After reading this thread I am a bit weary about getting Eco-Complete. The only local fish store to me has 2 bags and both when I stirred the corners a bit showed milky substance in the bag... Does this indicate a bad batch? I was hoping to get some substrate today, but don't want to get something that will just end up giving me a headache.


----------



## scolley (Apr 4, 2004)

Mothi said:


> when I stirred the corners a bit showed milky substance in the bag...


Between my reads on the topic here, and my own experience with 7 bad bags, I think that's what you want to avoid.

I do believe AquariumPlant.com has the good stuff in, on sale too. Other sponsors may too. It would be worth a phone call to confirm. They'll know. Count on it.


----------



## crshadow (Sep 4, 2003)

scolley said:


> It was a bad, unfortunate quality control problem. But I cannot fault the company for not cheerfully standing behind their product!


I agree completely, they've been very helpful and cooperative to everyone I've seen post in this and other related topics. I got my replacement bags as well a couple of weeks ago. I couldn't be happier with their response to the situation.



UprightJoe said:


> I've been dealing with the phosphate issue for awhile now. I just sent them an e-mail asking what they think my chances are of getting it in check with water changes and asking if there are any other issues I should be aware of with the substrate. I haven't noticed a kH or gH change from my tapwater but I haven't tested in awhile. I'll double check it.


UprightJoe, l just wanted to let you know that I've finally got the phosphate level down to a relatively normal level and it seems to have finally stopped rising. This is after 5-7 50% water changes, a 90% water change, and finally another 90% water change. It has held steady for about a week now, so hopefully I'm over the problem...

-Jeremiah


----------



## Momotaro (Feb 21, 2003)

> I agree completely, they've been very helpful and cooperative to everyone I've seen post in this and other related topics.


I sent an email about a bad bag and haven't heard from them yet..... :icon_conf 

Mike


----------



## john b. (Dec 23, 2004)

Momotaro said:


> I sent an email about a bad bag and haven't heard from them yet..... :icon_conf
> 
> Mike


 I just had two bags replaced from CaribSea. It took them about 3 days to respond to an email I sent to them, not bad considering all the stuff they've had to deal with lately.


----------



## UprightJoe (May 13, 2005)

Thanks Jeremiah. I'm still doing 30-50% water changes every day. My phosphate levels have stabilized a bit but I've been having trouble getting them below 10ppm (still better than 40-60 ppm). I'm hoping it breaks soon.

Exercise data ▸
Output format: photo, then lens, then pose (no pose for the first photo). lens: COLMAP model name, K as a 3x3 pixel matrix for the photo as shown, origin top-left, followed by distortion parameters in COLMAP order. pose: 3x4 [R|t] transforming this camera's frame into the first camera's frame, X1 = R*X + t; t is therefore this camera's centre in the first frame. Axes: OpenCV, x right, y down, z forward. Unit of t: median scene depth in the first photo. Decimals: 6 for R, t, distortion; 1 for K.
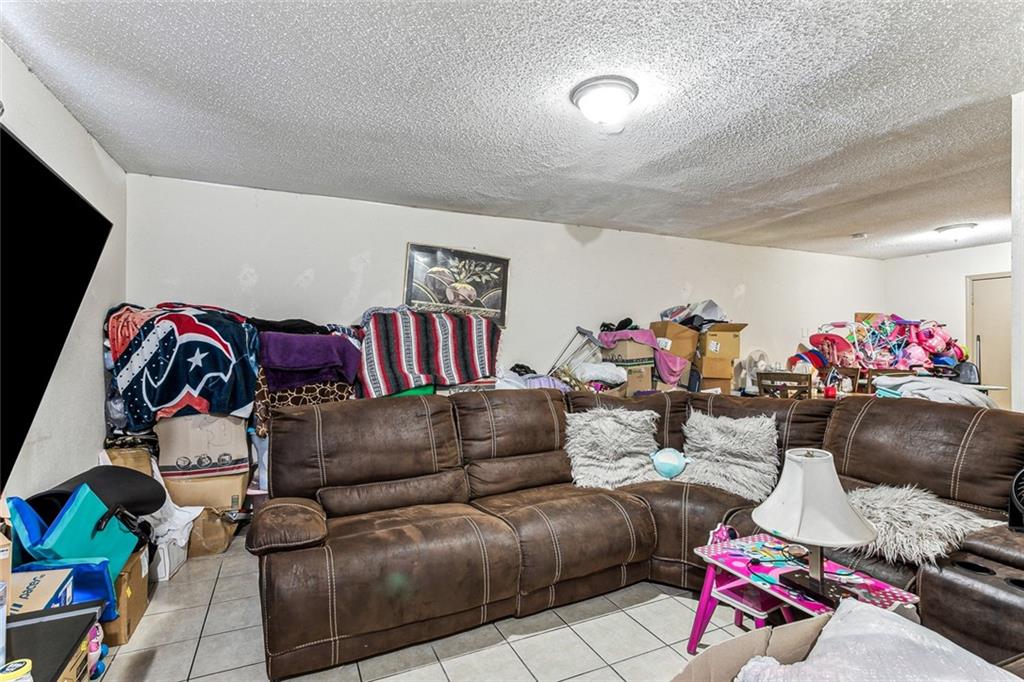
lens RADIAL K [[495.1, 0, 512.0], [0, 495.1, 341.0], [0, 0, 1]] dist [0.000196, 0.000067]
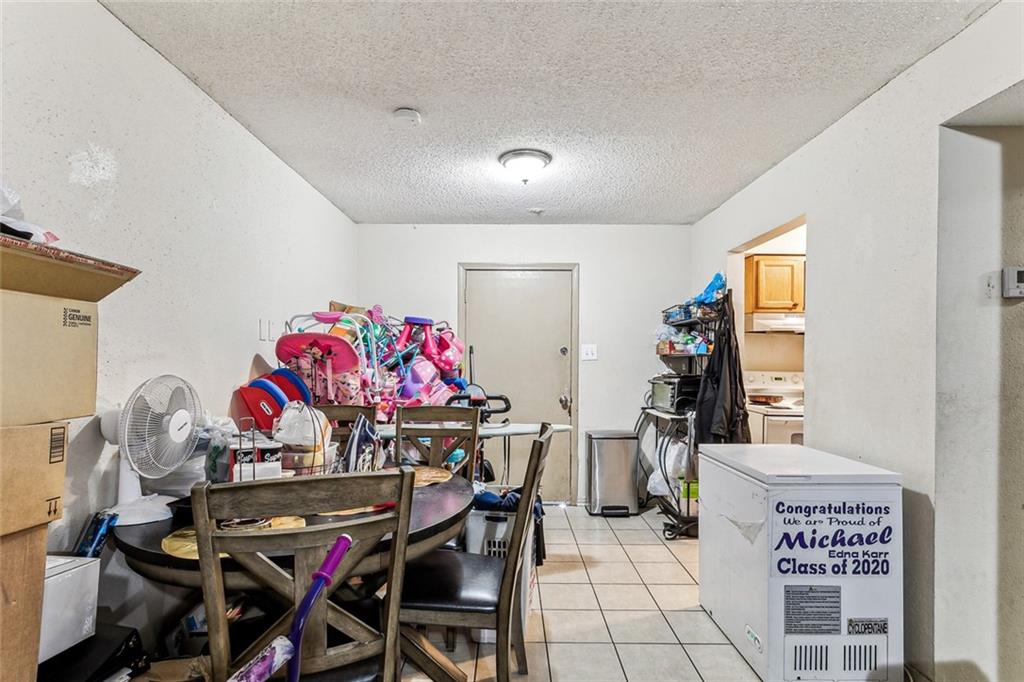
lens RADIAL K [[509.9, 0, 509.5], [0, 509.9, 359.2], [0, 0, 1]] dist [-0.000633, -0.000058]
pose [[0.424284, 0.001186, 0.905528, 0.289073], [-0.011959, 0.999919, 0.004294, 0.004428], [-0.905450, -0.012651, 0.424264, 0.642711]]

What you will do ▸ Can you continue the forum thread about Eco-Complete substrate from the point where it stops? You won't need the listing for anything here.

Result of this task ▸
----------



## scolley (Apr 4, 2004)

*Yaaa hooo!*

Got my replacement bags from CaribSea today! Beyond my excitement, I just wanted to share the fact that all seven of my contaminated bags had milky liquid in them.

The liquid in all seven of these replacement bags is quite clear.


----------



## shalu (Jan 16, 2003)

now go rinse those contaminated bags and you have 14 bags :icon_bigg


----------



## scolley (Apr 4, 2004)

Thanks Sha. Tried that! Still getting some high numbers out of the original 7. They boost GH by about 7 degrees, and the phosphate is still pegging the maximum number of 2.0 on my test kit. My water is 0.8, but this is still adding something significant to it.

I'm afraid to trust it. Looks like good potting soil though. That's what my wife is going to use it for anyway!


----------



## rrguymon (Jul 10, 2005)

UprightJoe,

Did the phospates ever come down or did you have to replace it? I am in the same boat.


----------



## eeng168 (Apr 22, 2005)

*That might be it.*

This might explain the crazy readings that I get from testing. I set up a tank using 6 bags and a couple of the bags had the milky look to it. Didn't think anything of it then. Now, I hear this....this could explain why the phosphate reading for me is off the charts!


----------



## Opiesilver (Nov 3, 2003)

That's probably the cause of your problem.

Make sure if you are buying a bag from a local store that you check it for the milky liquid. That is a sure sign of a contaminated bag. The store may not even be aware of the issue and if not let them know. Caribsea will replace those bags for them.


----------



## Tonyd (Jan 22, 2004)

Hello All.

If I have had this in my tank for over a year is this anything I need to check for? Does it eventually rinse out with enough water changes? Was it only some more recent batches so the old stuff is okay?

Tony


----------



## scolley (Apr 4, 2004)

Over a year ago and you should be OK. But just in case... are your phosphates off the chart? Killing your plants?

No? Then you're probably OK. :wink:


----------



## Loyal to the Oil (Apr 3, 2007)

REALLY SORRY FOR DRAGGING THIS THREAD UP BUT I HAVE TO ASK BEFORE I OPEN MY ECO BAGS.

Are these still issues with eco ? If i notice the packaging water is cloudy should i do a phosphate test on it before i open all the bags ?

If the water is clear can i assume that the bags arent contaminated or could they still be loaded with carbonates (which seems to be the reason the added to phosphates in the cloudy bags) ?

Again sorry for dragging this up but it seems pretty important.

James


----------



## Loyal to the Oil (Apr 3, 2007)

Sorry everyone....i just got too worried when i read this....have been told in another post that these issues are all cleared up.

Thanks.


----------



## rscannell (Jan 11, 2009)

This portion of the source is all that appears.